_MATERIAL FOR THIS EXERCISE_.
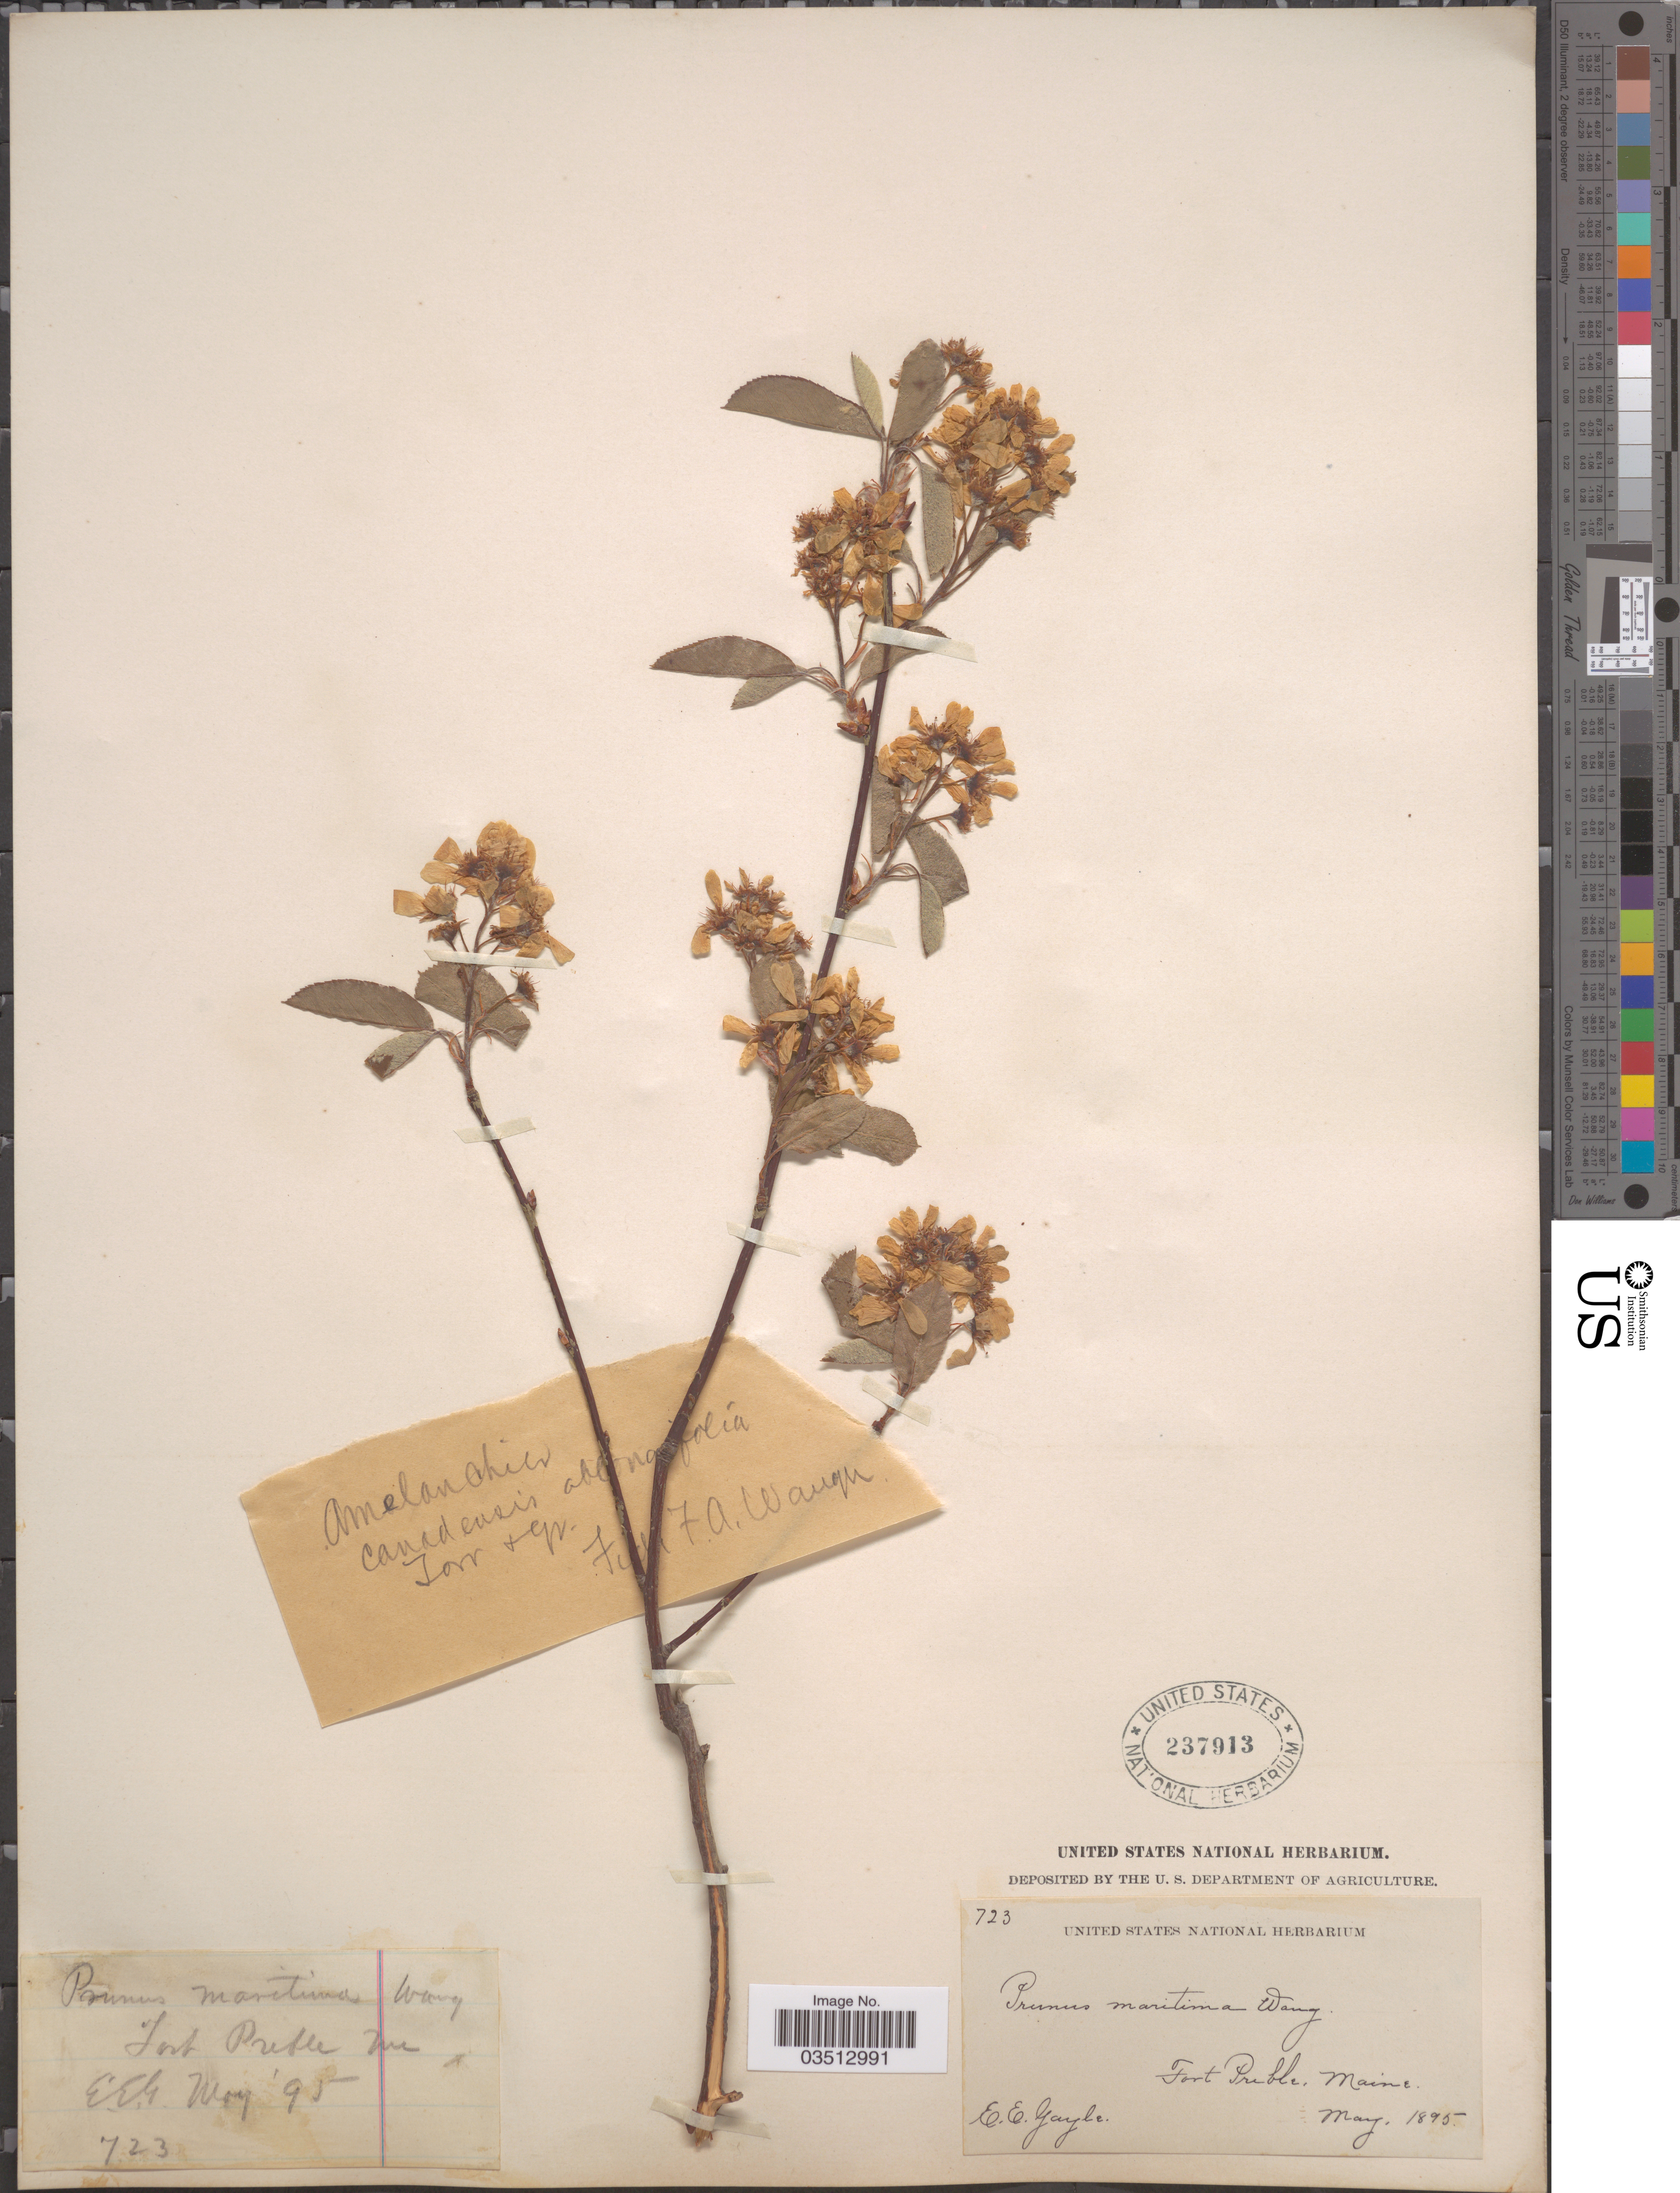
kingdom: Plantae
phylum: Tracheophyta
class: Magnoliopsida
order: Rosales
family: Rosaceae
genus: Amelanchier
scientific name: Amelanchier sp.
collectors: E. Gayle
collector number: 723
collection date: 1895-05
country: United States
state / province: Maine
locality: Fort Preble.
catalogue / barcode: US 237913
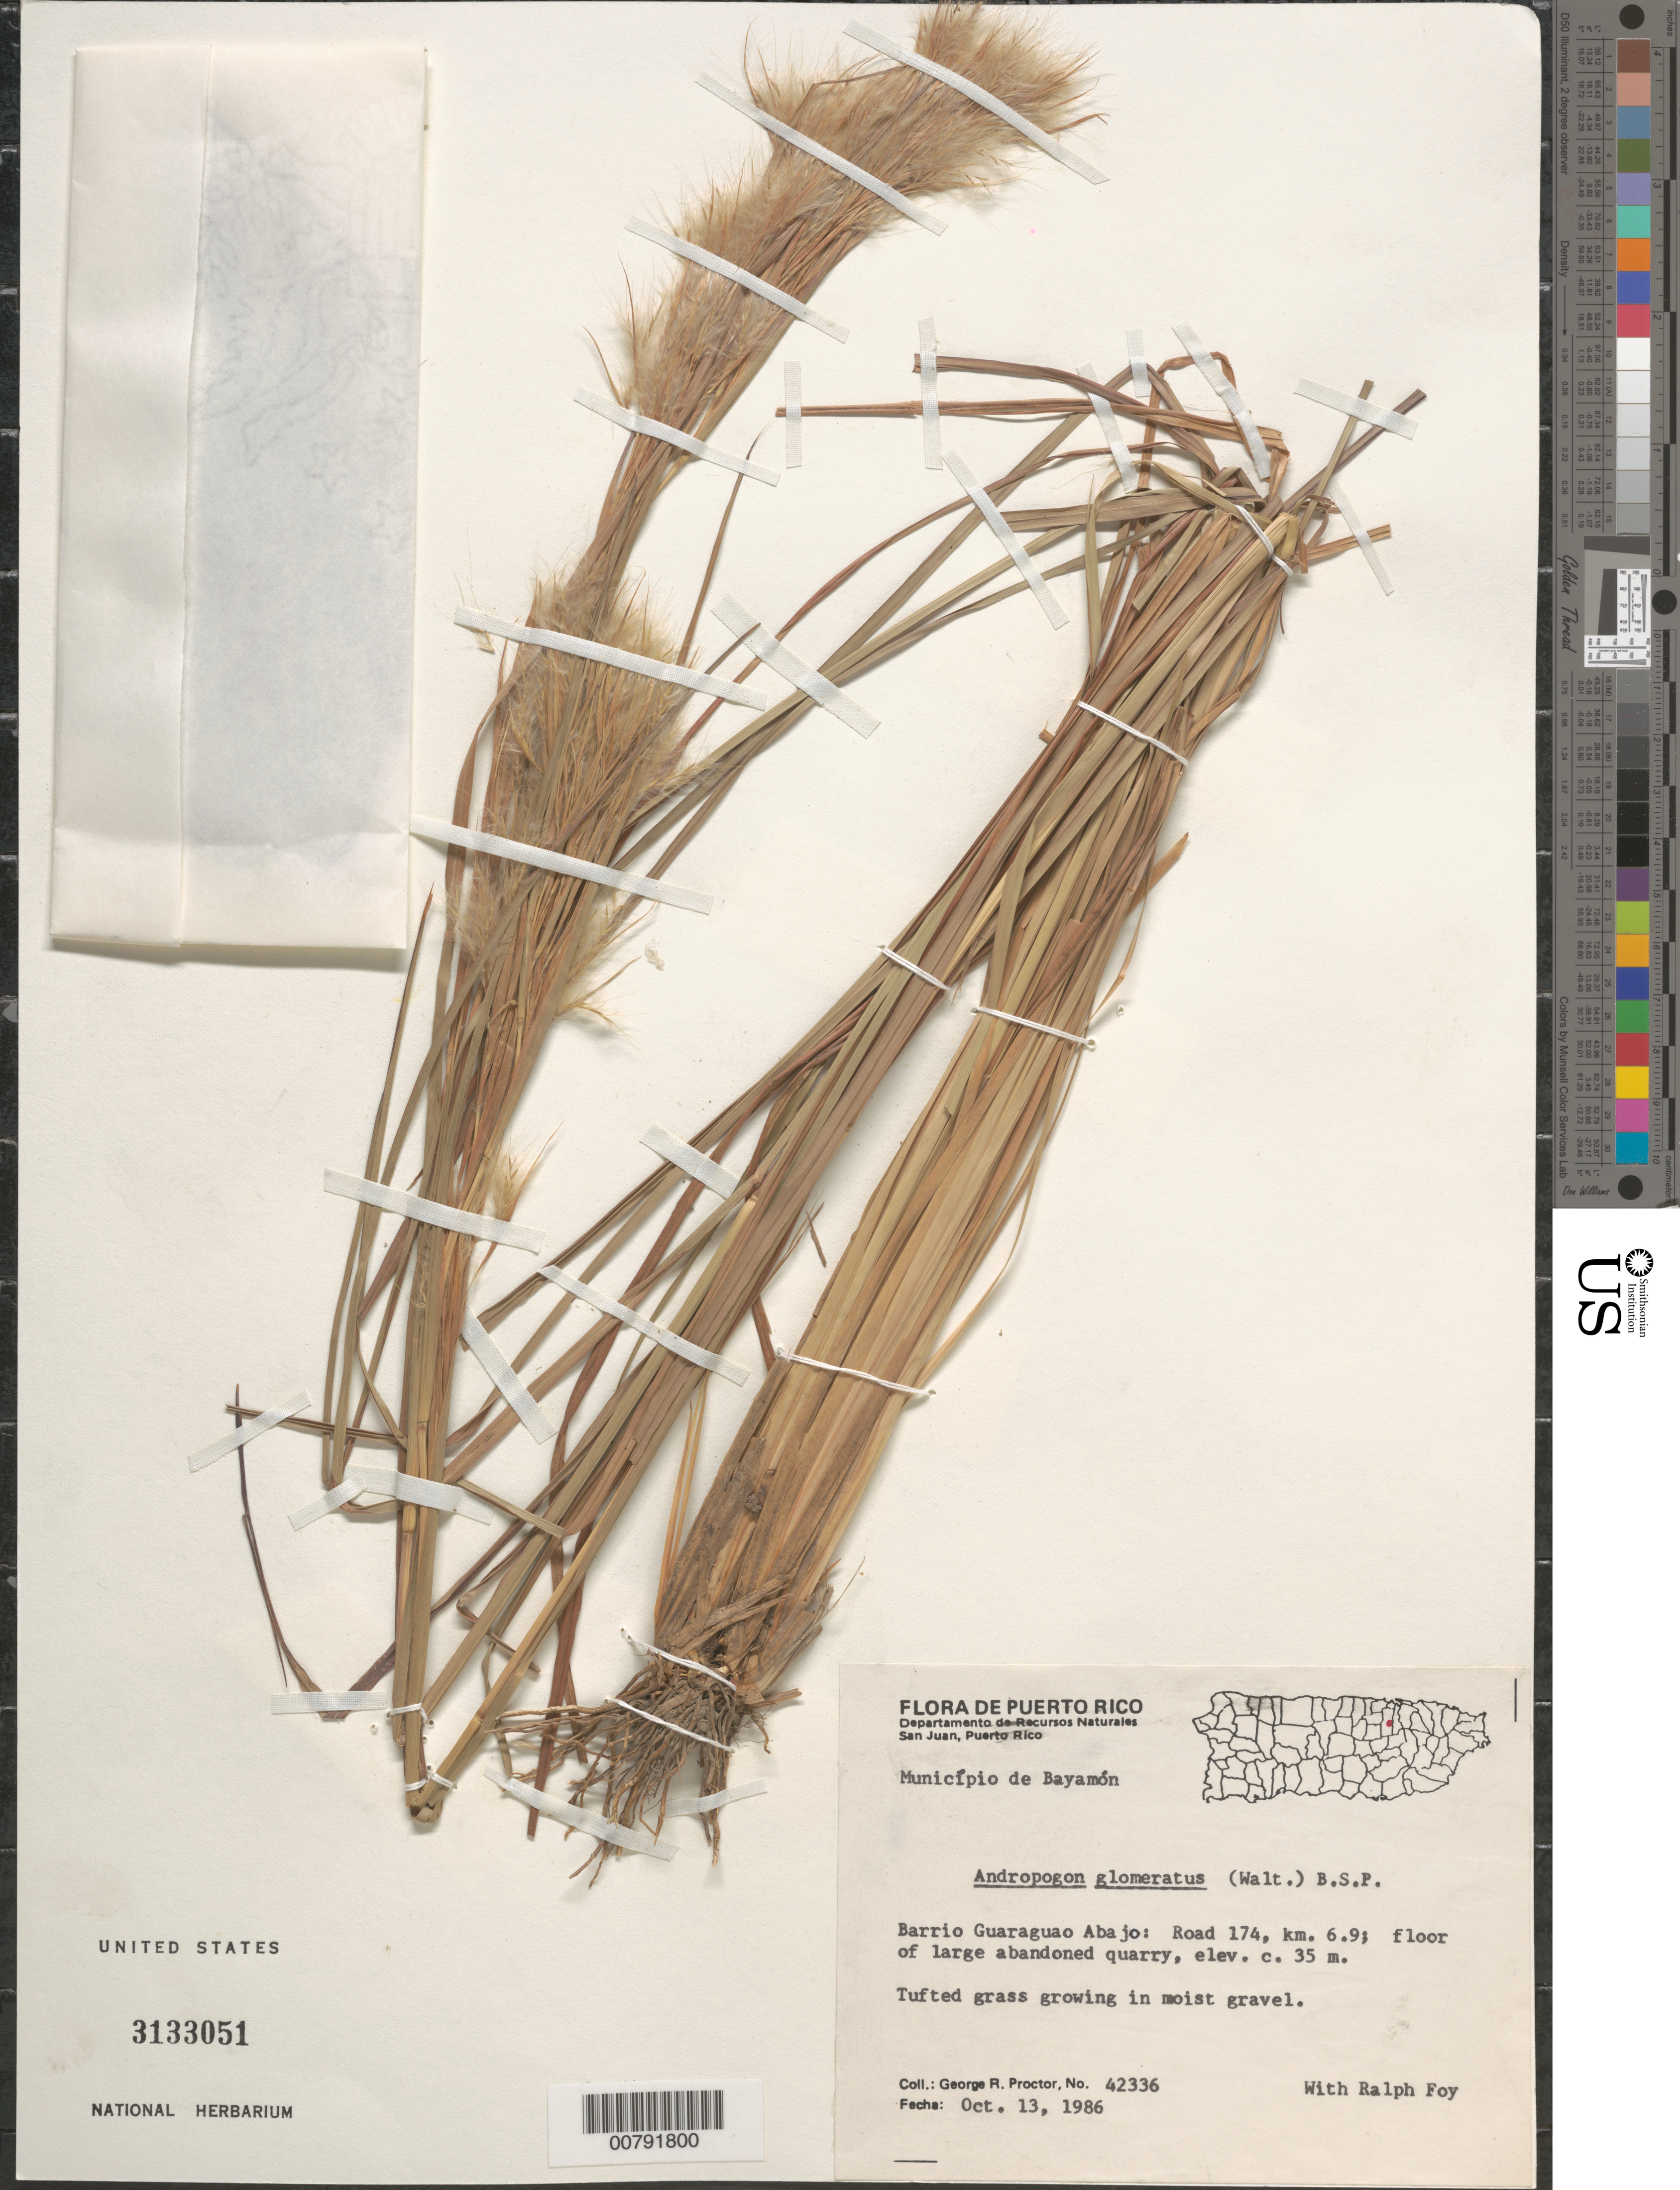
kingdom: Plantae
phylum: Tracheophyta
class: Liliopsida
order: Poales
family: Poaceae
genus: Andropogon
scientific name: Andropogon glomeratus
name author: (Walter) Britton, Stearns & Poggenb.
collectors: G. R. Proctor & R. Foy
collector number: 42336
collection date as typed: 13 Oct 1986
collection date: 1986-10-13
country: Puerto Rico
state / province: Bayamón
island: Puerto Rico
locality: Mun. de Bayamón, Barrio Guaraguao Abajo, Road 174, km 6.9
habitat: Floor of large abandoned quarry, in moist gravel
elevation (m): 35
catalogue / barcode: US 3133051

_EXERCISE DESCRIPTION_. Copy each line of the rows above verbatim, leaving out the pictures.

_SOLUTION TO THIS PROBLEM_.
kingdom: Plantae
phylum: Tracheophyta
class: Magnoliopsida
order: Rosales
family: Rosaceae
genus: Amelanchier
scientific name: Amelanchier sp.
collectors: E. Gayle
collector number: 723
collection date: 1895-05
country: United States
state / province: Maine
locality: Fort Preble.
catalogue / barcode: US 237913
kingdom: Plantae
phylum: Tracheophyta
class: Liliopsida
order: Poales
family: Poaceae
genus: Andropogon
scientific name: Andropogon glomeratus
name author: (Walter) Britton, Stearns & Poggenb.
collectors: G. R. Proctor & R. Foy
collector number: 42336
collection date as typed: 13 Oct 1986
collection date: 1986-10-13
country: Puerto Rico
state / province: Bayamón
island: Puerto Rico
locality: Mun. de Bayamón, Barrio Guaraguao Abajo, Road 174, km 6.9
habitat: Floor of large abandoned quarry, in moist gravel
elevation (m): 35
catalogue / barcode: US 3133051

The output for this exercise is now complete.